As such, most of the tools from the established vendors will eventually disappear and be replaced by those built from scratch to meet the new demands. Just as Chef couldn’t transition from on-prem to cloud, just as Terraform is struggling to transition from cloud to Kubernetes, those available today will likely not be able to transition into the world operated by agents. Most of them won’t. Most of them will not be needed and will slowly die. Five or ten years from now, we’ll look at them with sentimental feelings similar to those we have for mainframe today. It’s still in use, somewhere, but most of us do not care for it.

AI will kill most of Infrastructure-as-Code tools.

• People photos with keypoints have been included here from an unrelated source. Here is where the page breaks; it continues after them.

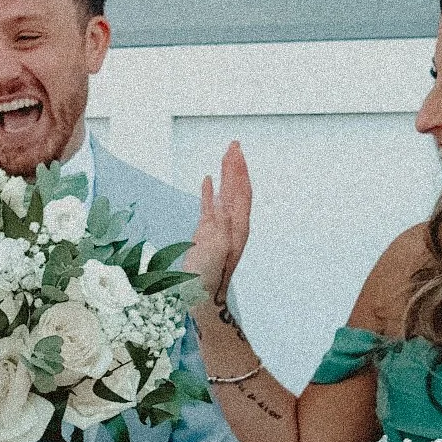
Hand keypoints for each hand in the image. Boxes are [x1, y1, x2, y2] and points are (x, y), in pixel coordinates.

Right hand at [185, 142, 251, 304]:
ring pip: (225, 195)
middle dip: (235, 166)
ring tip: (225, 156)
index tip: (236, 151)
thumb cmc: (208, 276)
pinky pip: (209, 206)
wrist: (199, 296)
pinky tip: (207, 181)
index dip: (239, 170)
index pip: (241, 191)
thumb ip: (219, 224)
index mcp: (237, 227)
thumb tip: (219, 201)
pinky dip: (209, 191)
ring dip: (226, 175)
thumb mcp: (216, 249)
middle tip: (233, 145)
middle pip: (237, 189)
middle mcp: (232, 225)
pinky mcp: (205, 234)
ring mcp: (219, 228)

It’s only a matter of time.

Unless they choose to evolve.

The tools that survive the AI revolution won’t be the ones that try to make AI fit their existing paradigms. They’ll be the ones that completely reimagine themselves for the AI-first world.

They’ll ask the hard questions: “What if we abandoned YAML entirely?” “What if we built agent-native APIs from scratch?” “What if we killed our current products to build something radically different?”

The companies that make this transition won’t just survive - they’ll dominate the next era. But it requires something most vendors struggle with: the courage to destroy what made them successful to build what will make them essential.

History shows us the pattern. But history doesn’t have to repeat; if we choose to learn from it.

The choice is theirs. And the clock is ticking.